From: Alan Mackenzie
Subject: Re: Preserving sanity in Emacs [Re: rampant region highlighting]
Date: Tue, 8 Apr 2008 10:05:17 +0000
User-agent: Mutt/1.5.9i

Morning, Lennart!

On Mon, Apr 07, 2008 at 11:37:09PM +0200, Lennart Borgman (gmail) wrote:
> Alan Mackenzie wrote:
> >>I acknowledge that having the point always on-screen has benefits too
> >>(though e.g. a fringe indicator could "point towards the offscreen
> >>point" to address some concerns there...), but what if I'm just
> >>scrolling up to look at something?  Martin's hack ensured that I can
> >>scroll away to have a look, and the point will reliably be where I left
> >>it when I scrolled back.

> >The functions you're talking about are fulfilled in Emacs by the mark,
> >not the point.  I frequently scoll a bit to look at things.  Then I
> >scroll back to get where I was, unless I want to stay where I've got to.
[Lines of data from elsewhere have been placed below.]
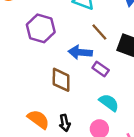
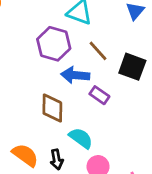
purple hexagon: (41, 28) -> (54, 44), moved
cyan semicircle: (109, 103) -> (81, 138), moved

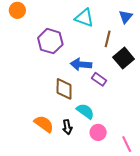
purple hexagon: (54, 44) -> (50, 41), moved
brown line: (98, 51) -> (108, 39), moved, turned 56
black square: (132, 67) -> (124, 58), turned 30

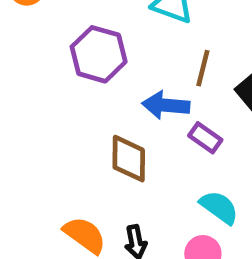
brown line: (108, 39) -> (203, 68), moved
cyan semicircle: (85, 111) -> (219, 207), moved

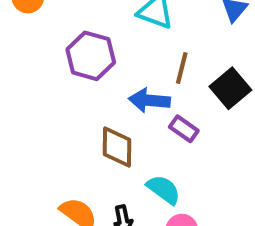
cyan semicircle: (219, 207) -> (164, 190), moved

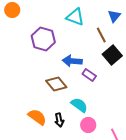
brown line: (182, 68) -> (101, 35), moved, turned -42
brown diamond: (117, 147) -> (56, 84), turned -40

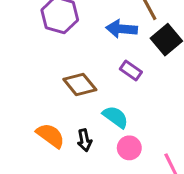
blue arrow: (72, 61) -> (122, 29), moved

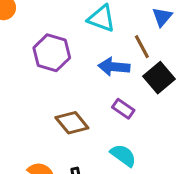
cyan semicircle: (115, 117) -> (123, 155), moved

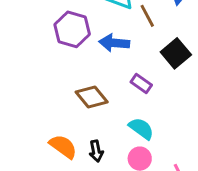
brown line: (142, 47) -> (147, 16), moved
blue arrow: (114, 67) -> (114, 43), moved

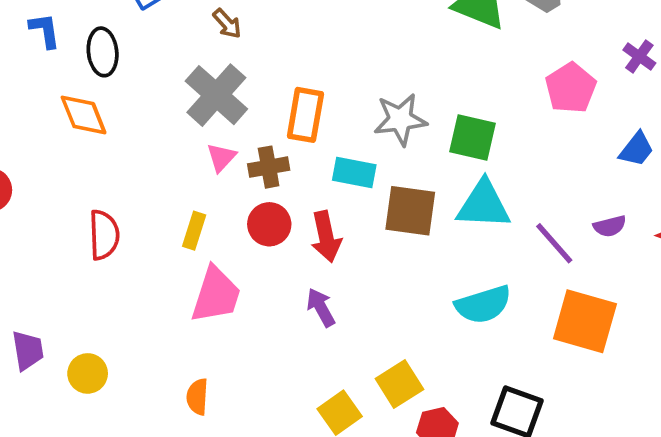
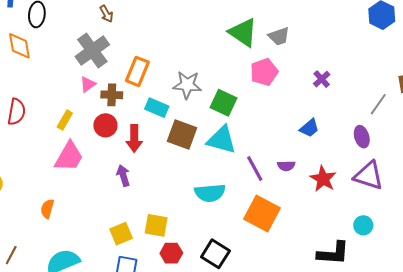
pink pentagon: (571, 88) -> (264, 72), moved
yellow square: (399, 384) -> (156, 225), turned 30

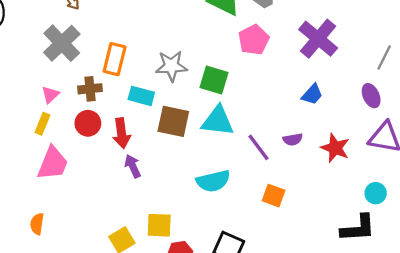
purple cross: (322, 79) -> (318, 39), size x2.0
pink triangle: (88, 84) -> (50, 95), moved
purple arrow: (123, 176) -> (133, 166), moved
orange square: (262, 213) -> (274, 196), size x0.6
cyan circle: (363, 225) -> (376, 193), moved

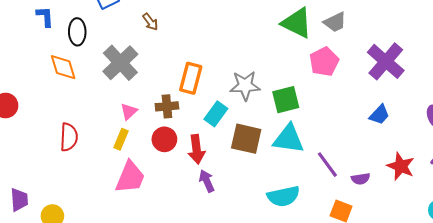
gray cross: (62, 43) -> (120, 63), moved
green square: (214, 80) -> (286, 100), turned -32
cyan rectangle: (141, 96) -> (216, 114), turned -70
purple semicircle: (293, 139) -> (361, 179), moved

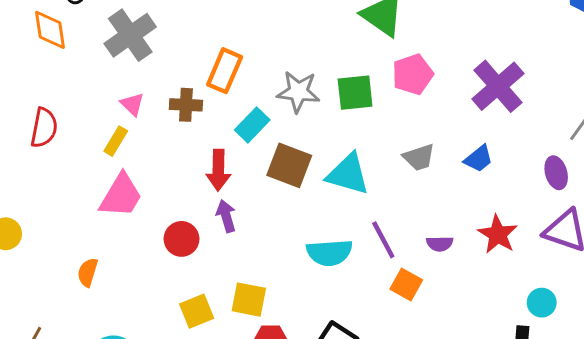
gray trapezoid: (335, 22) -> (419, 157), moved
green square: (286, 100) -> (355, 93), moved
pink triangle: (129, 111) -> (132, 104), turned -42
red circle: (164, 139) -> (181, 239), moved
purple line: (327, 165) -> (383, 240), moved

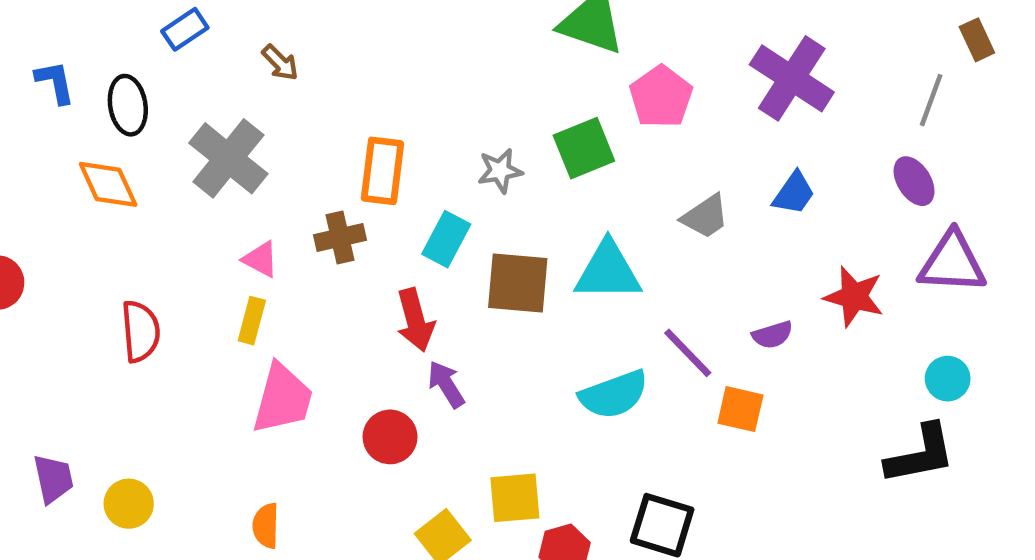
gray star: (298, 92) -> (500, 171), size x0.7

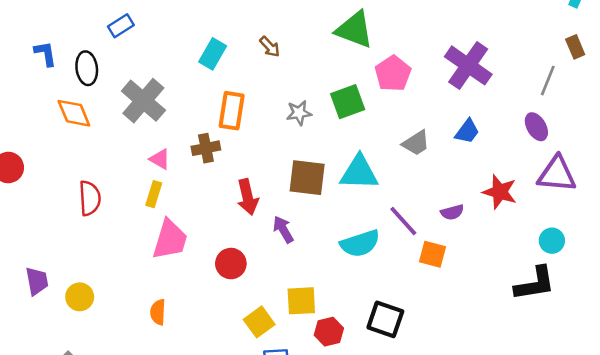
brown arrow: (280, 63) -> (270, 47), moved
cyan rectangle: (446, 239) -> (213, 54), moved
purple arrow: (446, 384) -> (283, 229), moved

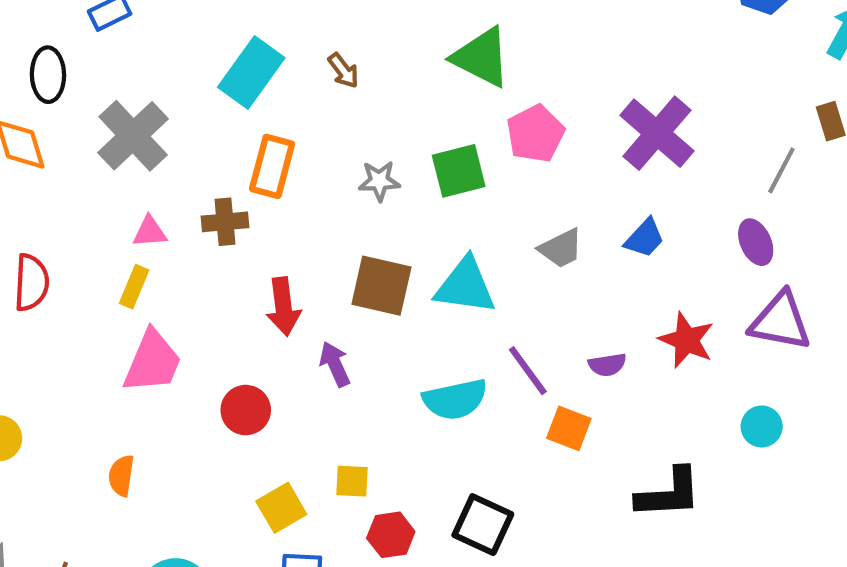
cyan rectangle: (213, 54) -> (251, 73), size x1.4
pink triangle: (160, 159) -> (150, 232), turned -40
black L-shape: (535, 284) -> (669, 493), moved
yellow square: (301, 301) -> (352, 481), size x0.7

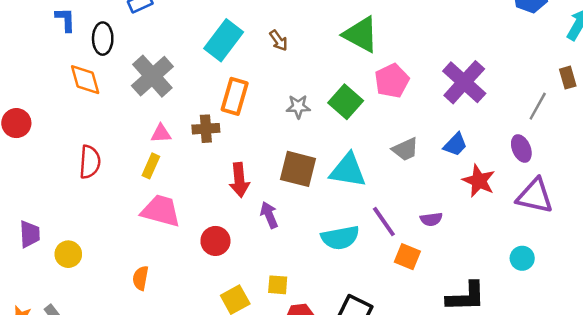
green square: (459, 171) -> (346, 102), turned -36
red star: (686, 340) -> (479, 181), moved
pink trapezoid: (153, 362) -> (161, 211), turned -99

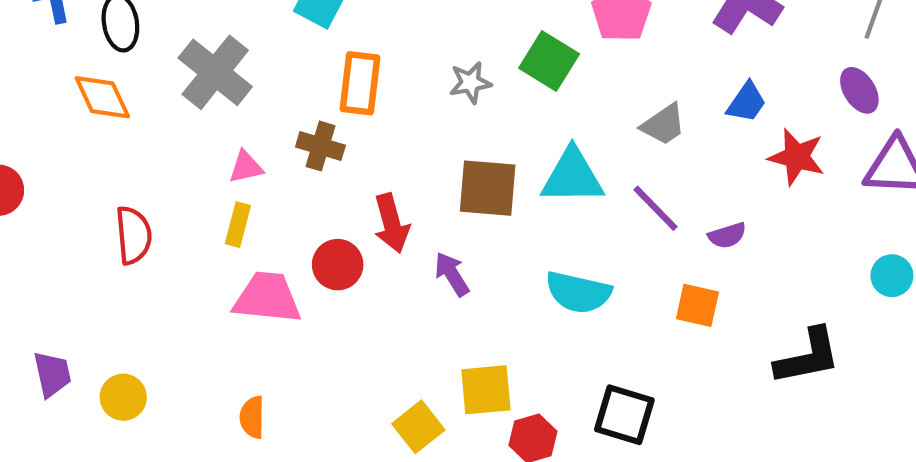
brown cross: (206, 129) -> (320, 146), turned 30
purple line: (384, 222) -> (656, 208), moved
cyan semicircle: (340, 238) -> (578, 292), turned 33
red circle: (215, 241) -> (338, 265), moved
yellow square: (278, 285) -> (486, 390), size x1.5

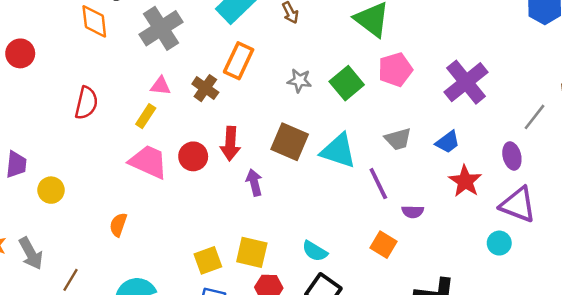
cyan circle: (892, 276) -> (499, 243), moved
cyan semicircle: (578, 292) -> (315, 251), moved, size x0.7

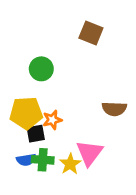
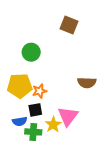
black square: (36, 134) -> (35, 110), moved
green cross: (43, 160) -> (33, 132), moved

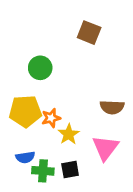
black square: (35, 110) -> (70, 170), moved
pink triangle: (68, 116) -> (105, 148), moved
yellow star: (53, 125) -> (69, 134), moved

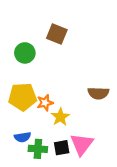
brown square: (89, 33) -> (57, 34), moved
green circle: (40, 68) -> (25, 53), moved
pink triangle: (105, 148) -> (82, 144), moved

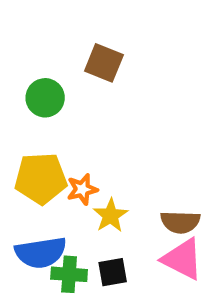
brown semicircle: (98, 93) -> (180, 222), moved
blue semicircle: (23, 137) -> (41, 253), size x1.6
pink triangle: (82, 144) -> (182, 259), moved, turned -40

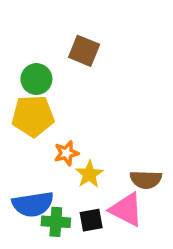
yellow pentagon: (41, 178) -> (33, 116), moved
pink triangle: (182, 259) -> (126, 210), moved

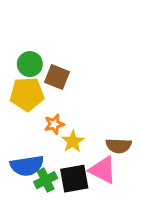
brown square: (84, 51) -> (57, 77), moved
black square: (91, 220) -> (74, 179), size x1.5
green cross: (56, 222) -> (46, 180), turned -30

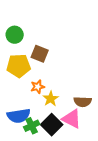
green circle: (30, 64) -> (15, 35), moved
black square: (74, 179) -> (52, 125), turned -35

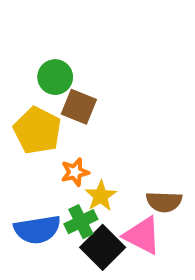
green circle: (15, 35) -> (55, 77), moved
yellow pentagon: (19, 66) -> (37, 131), turned 30
green cross: (32, 126) -> (81, 222), moved

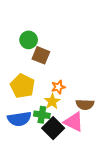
yellow pentagon: (37, 131) -> (22, 86), moved
orange star: (75, 172) -> (58, 87), moved
green cross: (81, 222) -> (42, 115), turned 35

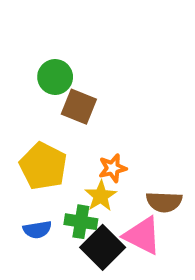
blue semicircle: (19, 119) -> (37, 230), size x0.6

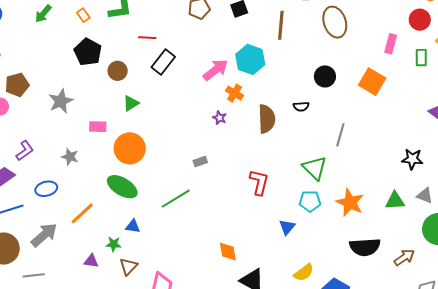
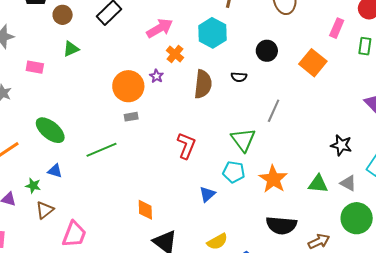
cyan hexagon: (250, 59) -> (212, 33), moved
orange circle: (130, 148) -> (128, 86), moved

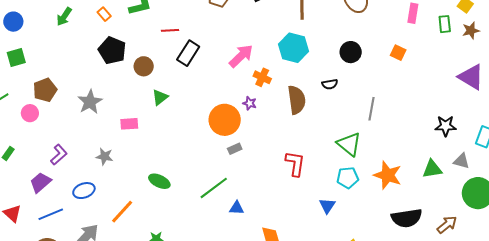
orange square: (313, 63) -> (398, 53), size x0.6
green ellipse: (50, 130) -> (159, 181), size x0.7
blue triangle: (55, 171) -> (237, 208), moved

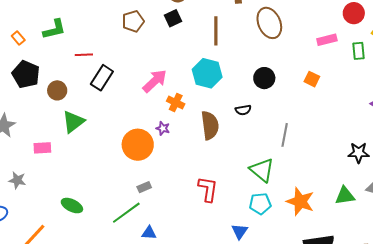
pink rectangle: (413, 13) -> (327, 40), turned 66
green triangle: (160, 97) -> (73, 122), size x1.4
gray rectangle: (235, 149) -> (144, 187), moved

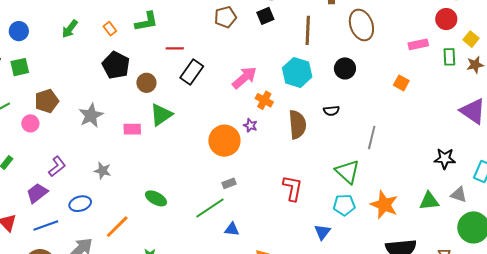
black circle: (264, 78) -> (345, 68), moved
pink rectangle: (42, 148) -> (132, 129), moved

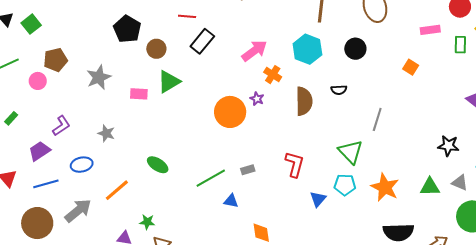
green square: (20, 67) -> (31, 24), turned -30
gray rectangle: (229, 183) -> (248, 170), moved
blue triangle: (322, 232) -> (318, 199), moved

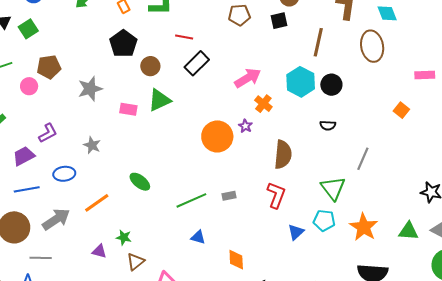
black circle: (355, 49) -> (331, 85), moved
brown semicircle: (304, 101) -> (283, 155), moved
blue triangle: (231, 201) -> (198, 237), moved

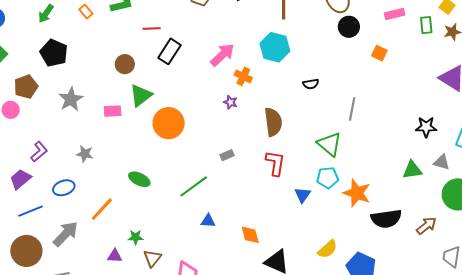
black pentagon: (123, 44) -> (54, 53), moved
black circle: (331, 85) -> (349, 27), moved
orange circle: (217, 136) -> (169, 123), moved
gray rectangle: (229, 196) -> (227, 155), moved
orange star: (364, 227) -> (357, 193), moved

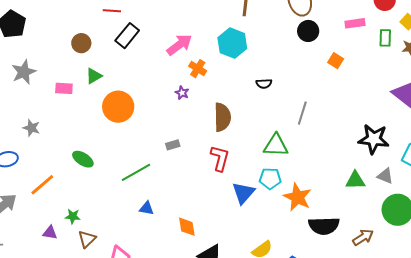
green triangle: (141, 95) -> (94, 76), size x0.7
black star: (426, 127) -> (374, 139), size x1.4
green triangle: (329, 144) -> (276, 145), turned -44
blue triangle: (303, 195) -> (243, 193), size x1.4

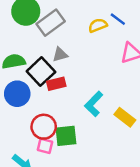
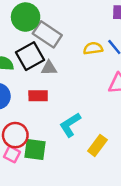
gray rectangle: (51, 23) -> (47, 34), turned 56
black square: (41, 72) -> (30, 56), moved
yellow rectangle: (125, 117) -> (97, 145), turned 75

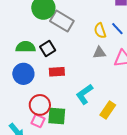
yellow semicircle: (93, 48) -> (100, 31), turned -98
black square: (30, 56) -> (48, 48), moved, size x0.7
gray triangle: (49, 68) -> (99, 53), moved

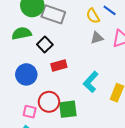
green semicircle: (26, 47) -> (22, 33), moved
pink square: (38, 121) -> (30, 112), moved

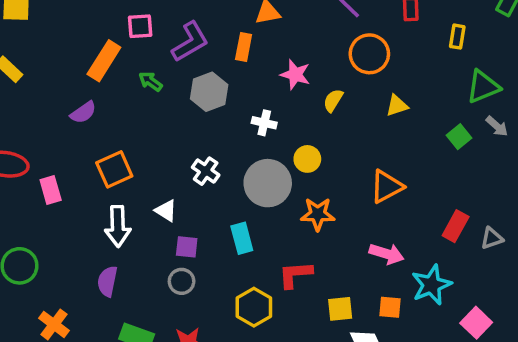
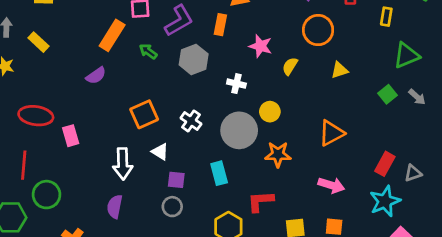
gray arrow: (497, 126) -> (417, 97), moved
orange square: (114, 169) -> (144, 114), moved
cyan star: (431, 285) -> (385, 201), moved

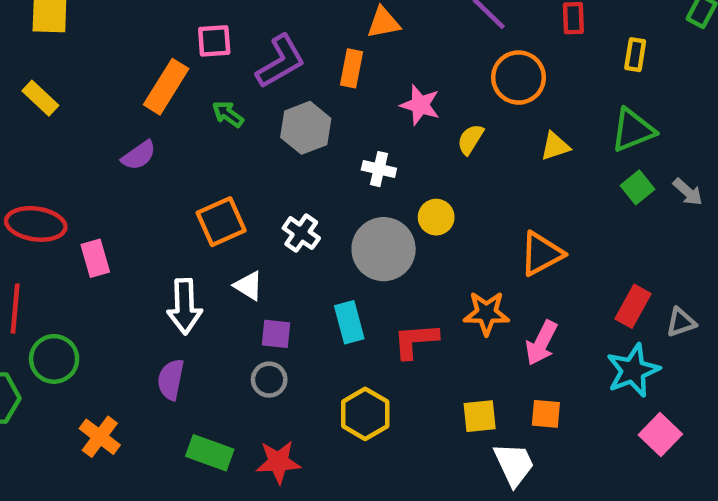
green triangle: (406, 55) -> (633, 130), moved
orange star: (278, 154) -> (486, 313), moved
pink arrow: (331, 185) -> (541, 343), turned 100
red L-shape: (261, 201) -> (416, 341), moved

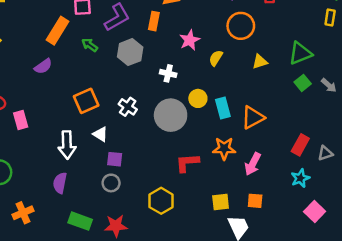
yellow rectangle: (635, 55) -> (330, 18), moved
pink star: (420, 105) -> (190, 40), turned 30
cyan rectangle: (349, 322) -> (223, 108), moved
cyan star: (633, 370) -> (300, 178), size x0.7
orange cross: (100, 437) -> (23, 213), turned 30

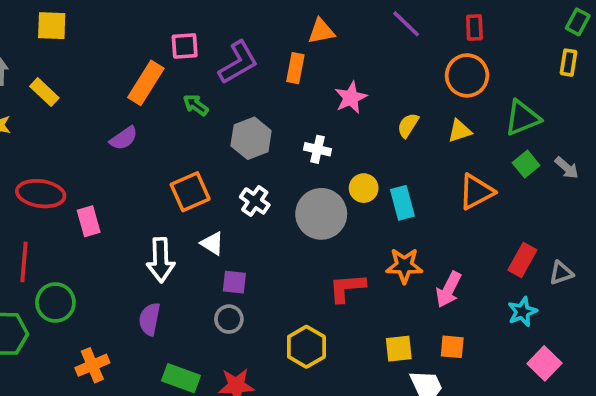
orange circle: (241, 26) -> (467, 75), moved
gray hexagon: (130, 52) -> (251, 138), moved
yellow semicircle: (216, 58) -> (408, 125), moved
orange triangle: (253, 118) -> (476, 192), moved

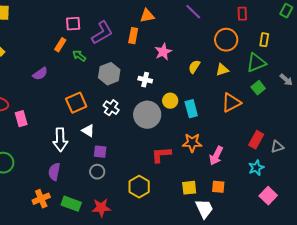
red rectangle: (474, 27) -> (242, 14), moved
yellow rectangle: (569, 63) -> (264, 40), moved
orange rectangle: (146, 83) -> (60, 45), moved, size x0.6
gray arrow: (567, 168) -> (286, 80), moved
orange cross: (92, 365) -> (41, 199), moved

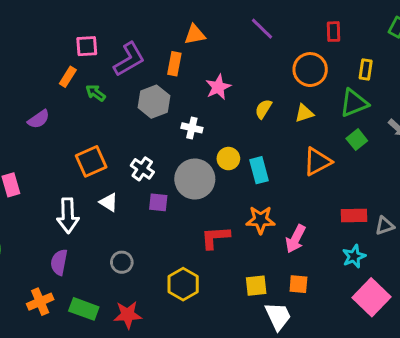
gray hexagon: (109, 74) -> (154, 102), moved
red rectangle: (256, 140) -> (354, 215), turned 60
purple square: (100, 152) -> (158, 202), moved
pink square: (268, 196) -> (371, 297), size x1.4

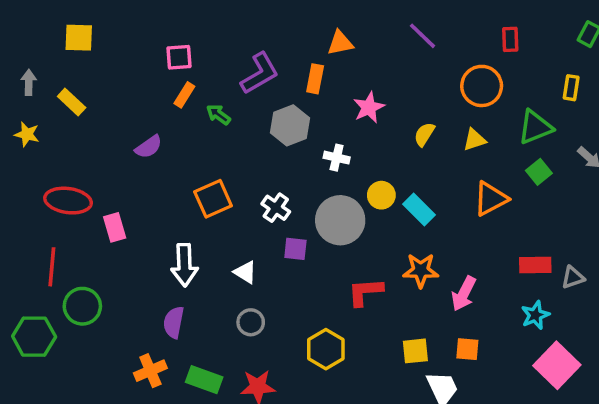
pink square: (87, 46) -> (179, 57), moved
yellow rectangle: (366, 70) -> (571, 88), moved
cyan rectangle: (259, 170) -> (419, 209), turned -30
white triangle: (109, 202) -> (245, 272), moved

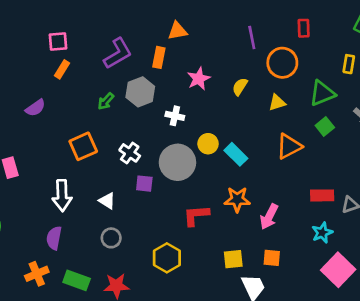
purple line: (423, 36) -> (252, 38), moved, turned 35
green arrow: (218, 115) -> (106, 101), moved, turned -84
yellow semicircle: (424, 134) -> (240, 87), moved

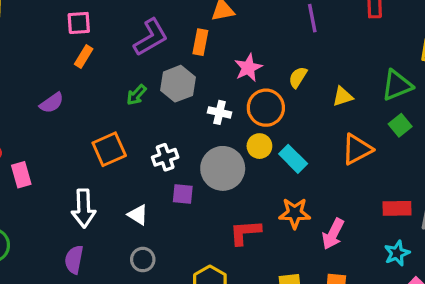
orange circle: (282, 63) -> (266, 108), moved
white cross: (130, 153) -> (165, 157), turned 36

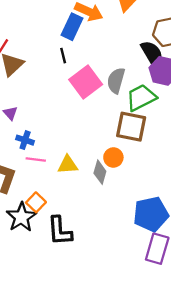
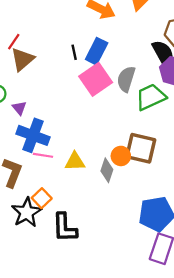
blue rectangle: (72, 27) -> (97, 51), moved
brown square: (131, 127) -> (141, 148), moved
blue cross: (25, 140) -> (33, 135), size x1.8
> >The point is, by your mechanism, having scrolled away from point (leaving
> >point off the screen), how do you then indicate where on the screen you
> >want point to be set to, and how do you set point there?  The general
> >Emacs answer is that you indicate a position by setting point.  Hmm.
> >We're going round in circles.  (You're presumably going to say "you click
> >the mouse to set point."  This violates the Emacs principle that
> >everything must be doable without a mouse.)

> Another way to look at this would perhaps be to:

> - Regard the buffer in a kind of read-only state when the window-point 
> is outside the window ;-)

Hmm.

> - If a command concerns the current buffer and it is not a scroll 
> command then just bring back window-point to where it was inside the 
> window before scrolling.

Sorry, I can't parse that.  What is "window-point"?  Does "where it was"
refer to the buffer position, or the position on the screen relative to
the top of the window?

> Don't do more (ie do not execute the command), just tell that point was
> outside of the window therefore have been brought back.

Don't execute the command?  Yikes!!  Yet one more frivolous item of state
to clog up one's brain.  And a few million "..., except when ...."s to
clog up commands' doc strings.

-- 
Alan Mackenzie (Nuremberg, Germany).